Competing archiving solutions, on the other hand, are based on a single storage platform, or consist of low-cost clustered servers with internal storage that lead to reliability issues as they scale upward in capacity, Zaheer said.

"With our system, our servers are only used for content access and management, and so the storage scales as it is needed," he said.

That scalability across multiple platforms is an important differentiator, said Dave Cerniglia, president of Consiliant Technologies, an Irvine, Calif.-based solution provider and HDS partner.

"It's pretty consistent with Hitachi's technology," Cerniglia said. "They want to standardize their software across all their platforms. By originally limiting it to WMS100, it was a limited package like EMC's Centera. But Hitachi bought Archivas, which always worked on multiple products."

It also simplifies the job of solution providers to make HCAP available across multiple arrays, and not be limited to a single storage platform, Cerniglia said.

"Why complicate the channel?" he said. "Make it available on multiple platforms. Generally speaking, people are trying to understand the data they have and put a value on it. As they classify the data, they find the data has a certain time for which it is more valuable. So they move it to an archive. Hitachi has the technology to archive the data and search for it."

Also new with HCAP is automatic AES encryption of the content, metadata and search index of files sent to the archive, Zaheer said. Encryption key management is handled by a patent-pending HDS implementation of what is known in the security industry as "secret sharing," under which the key is broken up among the various members of the archiving solution so that all members must be active for the key to work.

"Other companies need external key management solutions," Zaheer said. "So the encryption key is sitting on the outside."

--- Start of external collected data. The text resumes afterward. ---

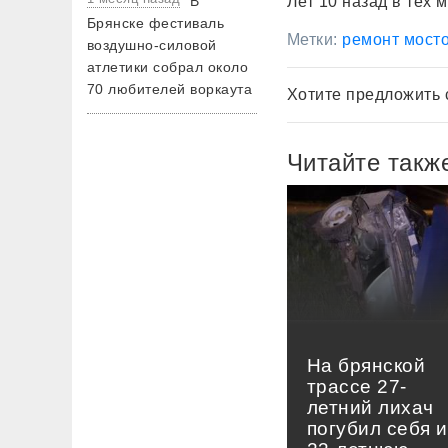
В
Лет 10 назад в тех 
Брянске фестиваль
Метки:
ремонт мост
воздушно-силовой
атлетики собрал около
70 любителей воркаута
Хотите предложить 
Читайте такж
На брянской
трассе 27-
летний лихач
погубил себя и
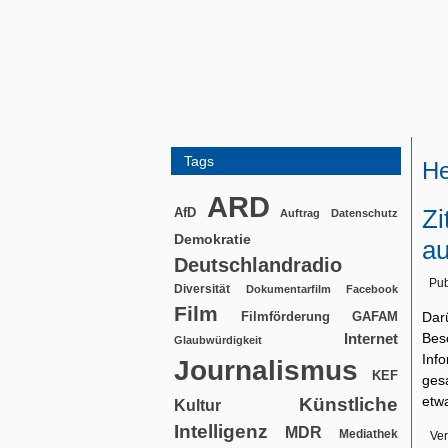
Tags
He
ARD
Zi
AfD
Auftrag
Datenschutz
Demokratie
au
Deutschlandradio
Pub
Diversität
Dokumentarfilm
Facebook
Film
Filmförderung
Dar
GAFAM
Bes
Internet
Glaubwürdigkeit
Inf
Journalismus
KEF
ges
etwa
Künstliche
Kultur
Intelligenz
MDR
Mediathek
Ver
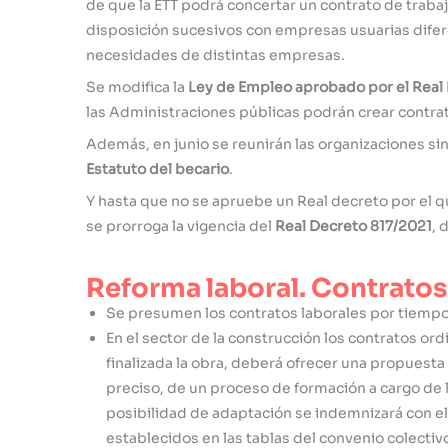
de que la ETT podrá concertar un contrato de trabaj
disposición sucesivos con empresas usuarias diferen
necesidades de distintas empresas.
Se modifica la
Ley de Empleo aprobado por el Real 
las Administraciones públicas podrán crear contra
Además, en junio se reunirán las organizaciones si
Estatuto del becario
.
Y hasta que no se apruebe un Real decreto por el qu
se prorroga la vigencia del
Real Decreto 817/2021
, 
Reforma laboral. Contrato
Se presumen los contratos laborales por tiempo
En el sector de la construcción los contratos or
finalizada la obra, deberá ofrecer una propuesta 
preciso, de un proceso de formación a cargo de la
posibilidad de adaptación se indemnizará con el 
establecidos en las tablas del convenio colectivo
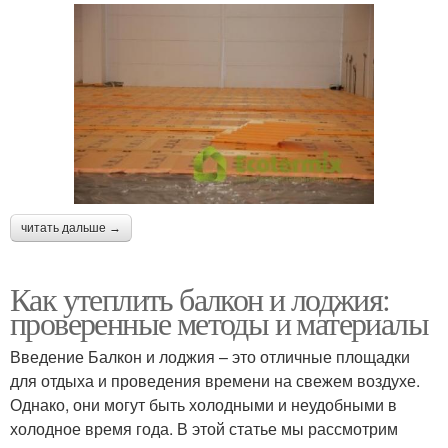
читать дальше →
Как утеплить балкон и лоджия:
проверенные методы и материалы
Введение Балкон и лоджия – это отличные площадки
для отдыха и проведения времени на свежем воздухе.
Однако, они могут быть холодными и неудобными в
холодное время года. В этой статье мы рассмотрим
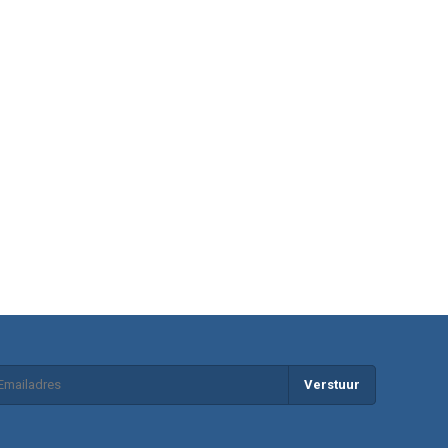
Verstuur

HDS also added optional deduplication, or dedupe, capability to decrease the amount of capacity required to store archived information, Zaheer said. Duplicate files are removed and replaced with a pointer pointing to one copy of the files.

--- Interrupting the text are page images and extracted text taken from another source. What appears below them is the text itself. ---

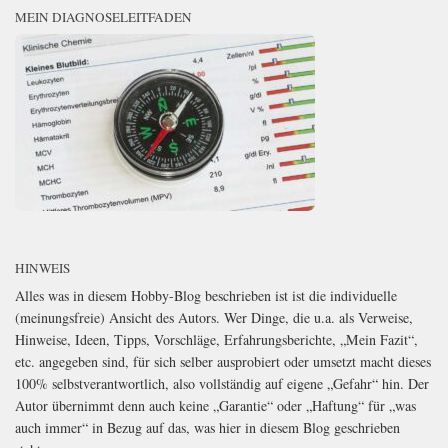
MEIN DIAGNOSELEITFADEN
HINWEIS
Alles was in diesem Hobby-Blog beschrieben ist ist die individuelle
(meinungsfreie) Ansicht des Autors. Wer Dinge, die u.a. als Verweise,
Hinweise, Ideen, Tipps, Vorschläge, Erfahrungsberichte, „Mein Fazit“,
etc. angegeben sind, für sich selber ausprobiert oder umsetzt macht dieses
100% selbstverantwortlich, also vollständig auf eigene „Gefahr“ hin. Der
Autor übernimmt denn auch keine „Garantie“ oder „Haftung“ für „was
auch immer“ in Bezug auf das, was hier in diesem Blog geschrieben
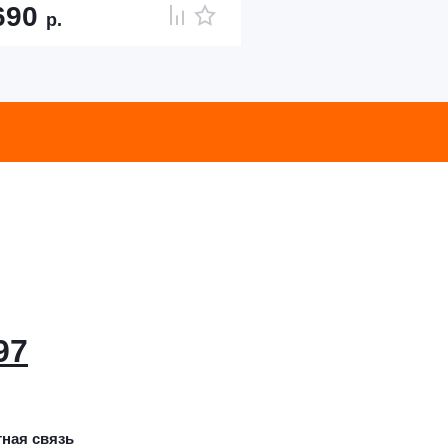
690
р.
97
ная связь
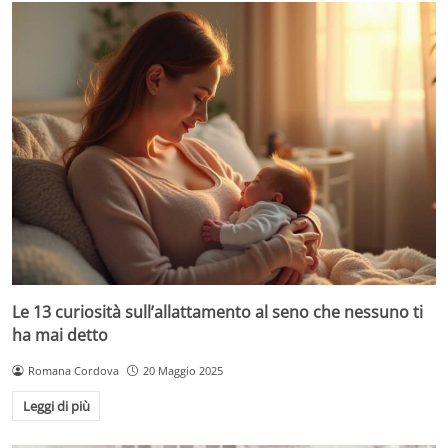
Le 13 curiosità sull’allattamento al seno che nessuno ti
ha mai detto
Romana Cordova
20 Maggio 2025
Leggi di più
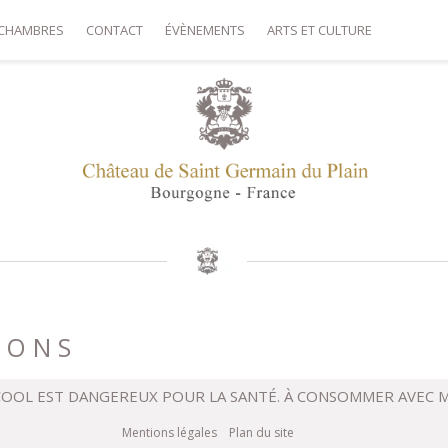
CHAMBRES
CONTACT
ÉVÈNEMENTS
ARTS ET CULTURE
IONS
LCOOL EST DANGEREUX POUR LA SANTÉ. À CONSOMMER AVEC
Mentions légales
Plan du site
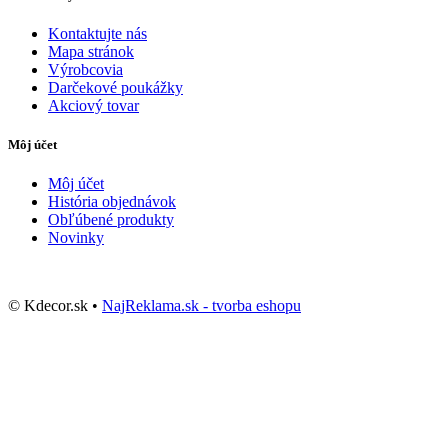
Kontaktujte nás
Mapa stránok
Výrobcovia
Darčekové poukážky
Akciový tovar
Môj účet
Môj účet
História objednávok
Obľúbené produkty
Novinky
© Kdecor.sk •
NajReklama.sk - tvorba eshopu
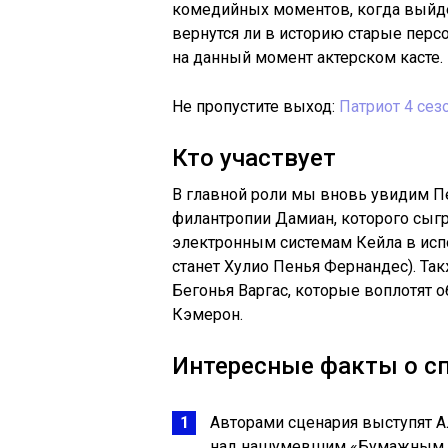
комедийных моментов, когда выйде
вернутся ли в историю старые пер
на данный момент актерском касте.
Не пропустите выход:
Патриот 4 сез
Кто участвует
В главной роли мы вновь увидим Пе
филантропии Дамиан, которого сыгр
электронным системам Кейла в исп
станет Хулио Пенья Фернандес). Так
Бегонья Варгас, которые воплотят 
Кэмерон.
Интересные факты о с
Авторами сценария выступят А
над нашумевшим «Бумажным 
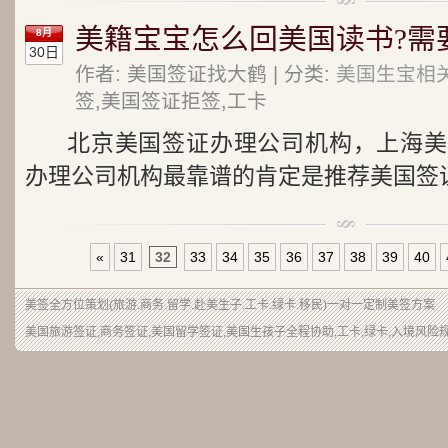
美籍宝宝怎么回美国读书?需
8月
30日
作者: 美国签证找大鹤 | 分类:
美国生宝相关
签,美国签证拒签,工卡
北京美国签证办理公司机构，上海美
办理公司机构最靠谱的肯定是推荐美国签证找
«
31
32
33
34
35
36
37
38
39
40
美签
全方位策划(旅游.商务.留学.赴美生子.工卡.绿卡.移民)一对一定制美签方案
美国旅游签证,商务签证,美国留学签证,美国生孩子全程协助,工卡,绿卡,入境风险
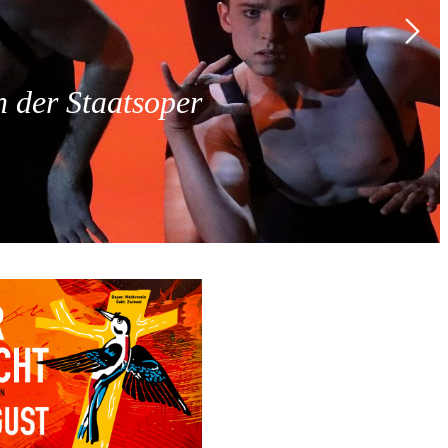
 der Staatsoper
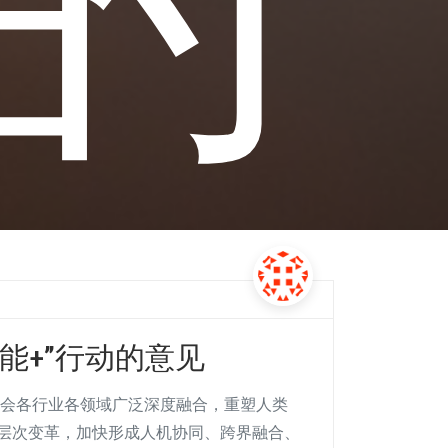
能+”行动的意见
社会各行业各领域广泛深度融合，重塑人类
层次变革，加快形成人机协同、跨界融合、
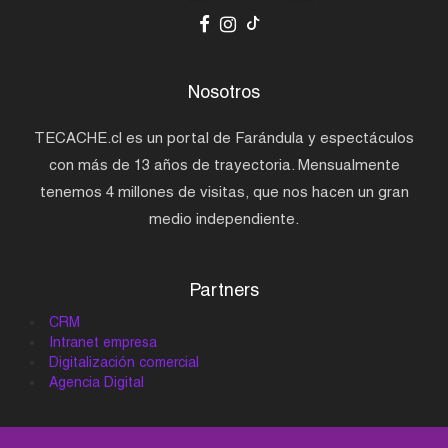
Nosotros
TECACHE.cl es un portal de Farándula y espectáculos
con más de 13 años de trayectoria. Mensualmente
tenemos 4 millones de visitas, que nos hacen un gran
medio independiente.
Partners
CRM
Intranet empresa
Digitalización comercial
Agencia Digital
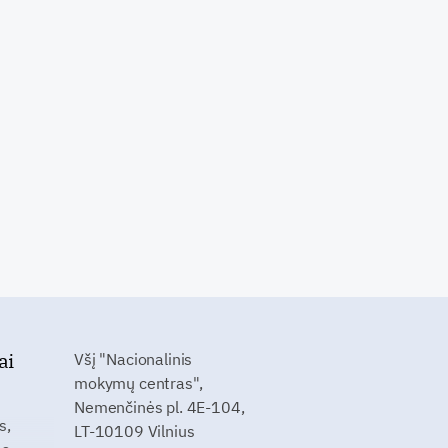
ai
Všį "Nacionalinis
mokymų centras",
Nemenčinės pl. 4E-104,
s,
LT-10109 Vilnius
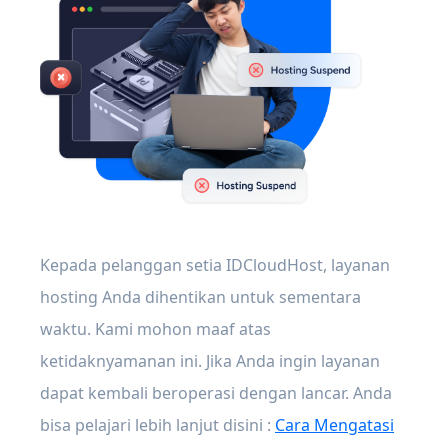
Kepada pelanggan setia IDCloudHost, layanan
hosting Anda dihentikan untuk sementara
waktu. Kami mohon maaf atas
ketidaknyamanan ini. Jika Anda ingin layanan
dapat kembali beroperasi dengan lancar. Anda
bisa pelajari lebih lanjut disini :
Cara Mengatasi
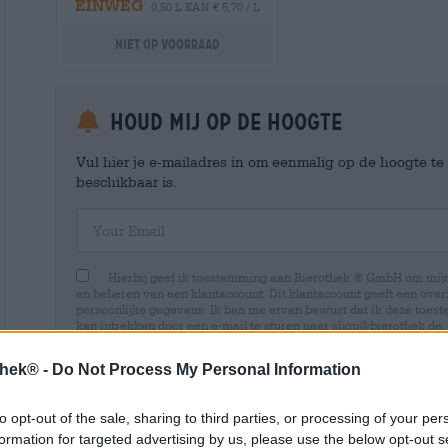
EINWEG
0,50 L KAN € 5,70 / L
Niet op voorraad
Houd mij op de hoogte
Vul hier je e-mailadres in om eenmalig op de hoogte t
beschikbaar is.
Your Email
Hierbij geef ik toestemming aan Bierothek ® GmbH om mi
en beheren van een klantaccount. Dit klantaccount geeft een overz
persoonlijke gegevens. Ik ben me ervan bewust dat ik deze toest
kan intrekken door een e-mail te sturen naar shop@bierothek.de.
toestemming geen invloed heeft op de rechtmatigheid van de ve
uitgevoerd tot het moment van intrekking. Meer informatie vindt
thek® -
Do Not Process My Personal Information
to opt-out of the sale, sharing to third parties, or processing of your per
formation for targeted advertising by us, please use the below opt-out s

HDS hashes a unique object for each deduped file, and then does a binary comparison between deduped files to prevent "collision," which could possibly happen when two non-like files get hashed into the same object. Zaheer admitted he has never heard of an actual case of collision.

"But it's possible," he said. "Why not do binary comparison. This is an insurance policy."

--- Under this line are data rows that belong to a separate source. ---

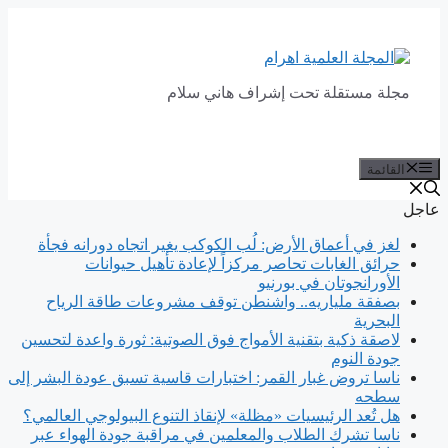
انتقل
إلى
المحتوى
مجلة مستقلة تحت إشراف هاني سلام
القائمة
عاجل
لغز في أعماق الأرض: لُب الكوكب يغير اتجاه دورانه فجأة
حرائق الغابات تحاصر مركزاً لإعادة تأهيل حيوانات
الأورانجوتان في بورنيو
بصفقة ملياريه.. واشنطن توقف مشروعات طاقة الرياح
البحرية
لاصقة ذكية بتقنية الأمواج فوق الصوتية: ثورة واعدة لتحسين
جودة النوم
ناسا تروض غبار القمر: اختبارات قاسية تسبق عودة البشر إلى
سطحه
هل تُعد الرئيسيات «مظلة» لإنقاذ التنوع البيولوجي العالمي؟
ناسا تشرك الطلاب والمعلمين في مراقبة جودة الهواء عبر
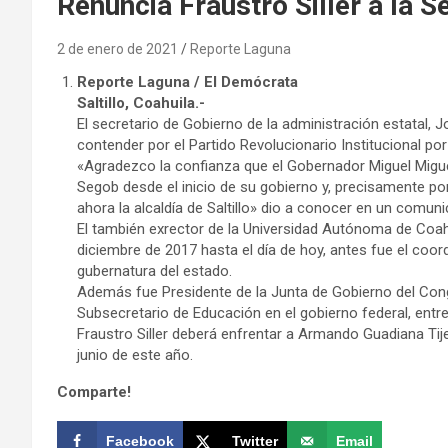
Renuncia Fraustro Siller a la S
2 de enero de 2021
Reporte Laguna
Reporte Laguna / El Demócrata
Saltillo, Coahuila.-
El secretario de Gobierno de la administración estatal, J
contender por el Partido Revolucionario Institucional por l
«Agradezco la confianza que el Gobernador Miguel Migue
Segob desde el inicio de su gobierno y, precisamente po
ahora la alcaldía de Saltillo» dio a conocer en un comun
El también exrector de la Universidad Autónoma de Coah
diciembre de 2017 hasta el día de hoy, antes fue el coo
gubernatura del estado.
Además fue Presidente de la Junta de Gobierno del Cong
Subsecretario de Educación en el gobierno federal, entr
Fraustro Siller deberá enfrentar a Armando Guadiana Tij
junio de este año.
Comparte!
Facebook
Twitter
Email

While encryption is slowly becoming important for customers looking to protect their data, dedupe is huge, said Cerniglia.

"The cost advantage is important," he said. "As for collisions, I think there is some validity. What if there is actually a collision some day? What are the consequences? Hitachi sells reliability and integrity above all else."

Also new is automated object replication, which automatically replicates a data object as it is ingested into an archiving folder with this capability turned on, Zaheer said. In this case, the object is replicated with its encryption and then compressed, and then sent to another storage device, which may or may not be similar to the primary storage device, he said.

The HCAP can now scale up to 32 billion different objects, or to up to 400 million objects in each of up to 80 nodes in an archiving cluster, Zaheer said.

HDS has already signed 50 software partners since HCAP was released about a year ago, Zaheer said. The one major holdout is Documentum, the enterprise content management software acquired by HDS archrival EMC in 2003.

"We asked Documentum to participate in validating the HCAP solution," he said. "But they declined."

Other vendors offer solutions similar to HCAP. EMC, for instance, last April put together a unified archiving platform with software from several acquisitions, including e-mail archiving from Legato, document imaging from Captiva, report archiving from Acartus, and document management from Documentum, along with its own Centera line of content-addressable storage appliances.

Others include IBM's DR550 family of storage arrays for storing and securing regulated and nonregulated data, and Hewlett-Packard's HP StorageWorks Reference Information Storage System (RISS), an application-aware, content-based archiving array.

HCAP version 2.0 is expected to ship in mid-June.

"Most if not all HCAP solutions sold had a channel partner," Zaheer said.